#### TASK TO COMPLETE:
Quote word for word the lines below, beginning with the first and ending with the one that has "fully exempt players listed below.". Drop the pictures.

▬▬▬

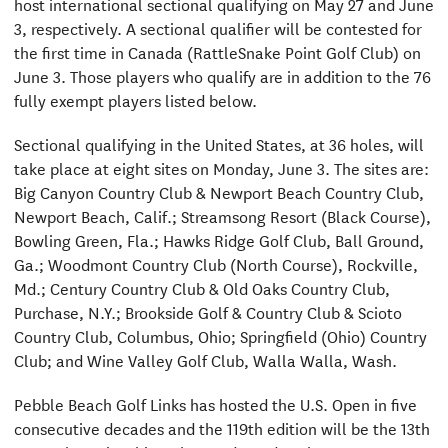
host international sectional qualifying on May 27 and June
3, respectively. A sectional qualifier will be contested for
the first time in Canada (RattleSnake Point Golf Club) on
June 3. Those players who qualify are in addition to the 76
fully exempt players listed below.
Sectional qualifying in the United States, at 36 holes, will
take place at eight sites on Monday, June 3. The sites are:
Big Canyon Country Club & Newport Beach Country Club,
Newport Beach, Calif.; Streamsong Resort (Black Course),
Bowling Green, Fla.; Hawks Ridge Golf Club, Ball Ground,
Ga.; Woodmont Country Club (North Course), Rockville,
Md.; Century Country Club & Old Oaks Country Club,
Purchase, N.Y.; Brookside Golf & Country Club & Scioto
Country Club, Columbus, Ohio; Springfield (Ohio) Country
Club; and Wine Valley Golf Club, Walla Walla, Wash.
Pebble Beach Golf Links has hosted the U.S. Open in five
consecutive decades and the 119th edition will be the 13th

▬▬▬

#### ANSWER BOX:
host international sectional qualifying on May 27 and June
3, respectively. A sectional qualifier will be contested for
the first time in Canada (RattleSnake Point Golf Club) on
June 3. Those players who qualify are in addition to the 76
fully exempt players listed below.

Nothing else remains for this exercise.